When you bite into your favorite sweet treat like a chocolate bar, a pastry or a cookie, the sweet taste receptors on your tongue get activated, sending a signal to your brain. This signal then activates the brain’s reward system and the thrill you feel is a result of that, making you want to do it again and again.

This cycle of bite after bite and wave after wave of warm fuzzy feelings bring some not-so-good behaviors with it: cravings and loss of self-control. Moreover, we are all in the know about the risks of high sugar intake over time – it can damage your teeth, makes your skin age faster, can lead to obesity, type 2 diabetes and also affect the arteries of your heart.

Here is some good advice on how you avoid these health disasters:

Stop eating them at once
This one would be something of an impossible task for the majority of people but the rewards would be nothing short of tremendous. If you can handle putting an end to sweet indulgences altogether, in time you will find that your taste buds will react differently to the things you craved for at one time. Moreover, your hankering for them will diminish as well.

Every now and then is okay
Eating a little bit of your favorite treat every once in a while is not considered particularly harmful but indulge within reason. Reduce the size of it; have a smaller chocolate bar or a smaller cookie. This way you can enjoy the taste and at the same time, not go overboard.

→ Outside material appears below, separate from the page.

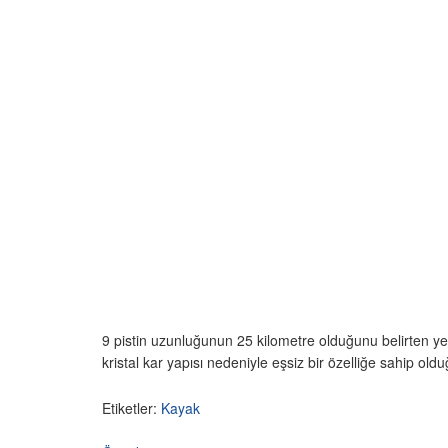
9 pistin uzunluğunun 25 kilometre olduğunu belirten yetk
kristal kar yapısı nedeniyle eşsiz bir özelliğe sahip o
Etiketler:
Kayak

Switch up for a healthy version
Add a healthy twist to your sweet cravings. You can dip a banana in chocolate sauce or opt for an oatmeal chocolate chip cookie. Fruit-based sugar-free yogurt is another smart option.

Choose fruit
Fruit is definitely the better, healthier option than all that nasty added sugar. What’s more is you’ll get nutrients and fiber from the fruit and let’s be honest, the chocolate cake won’t give you that. Mangoes, pineapples, grapes, watermelon, and oranges are your healthy options that deliver that sweet kick as well. Want more? Raisins, apricots, and figs!

Eat smaller meals more often
Don’t go hours without food because waiting too long will set cravings in motion and you don’t want that. Your brain will convince you into going for something sugary and unhealthy to curb your hunger and before you know it, you’ll be back where you started, dispirited at your lack of control. Fruits, carrot sticks, and fresh popcorn are some healthier options you can keep in your snack bag.

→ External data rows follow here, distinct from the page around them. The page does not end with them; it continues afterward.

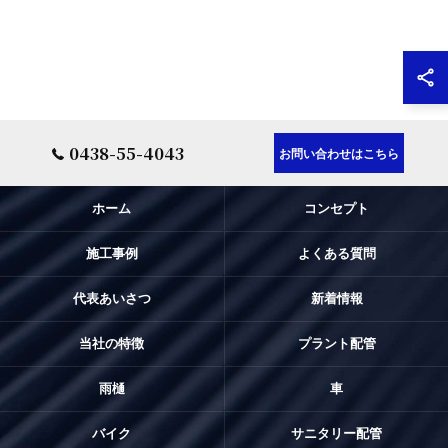
0438-55-4043
お問い合わせはこちら
ホーム
コンセプト
施工事例
よくある質問
代表あいさつ
新着情報
当社の特徴
プラント配管
雨樋
車
バイク
サニタリー配管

Some people want to curb their sweet tooth for weight loss or other health-related issues. Whatever your reason, there are always healthy solutions nowadays and plenty of sound advice available online. If you feel that you cannot kick the sugar habit altogether, give it time, do it gradually and never go too harsh on yourself if you fail. Allow yourself mistakes but learn from them. Keep your goal in mind and welcome the obstacles. Victory tastes sweeter when it’s harder to come by.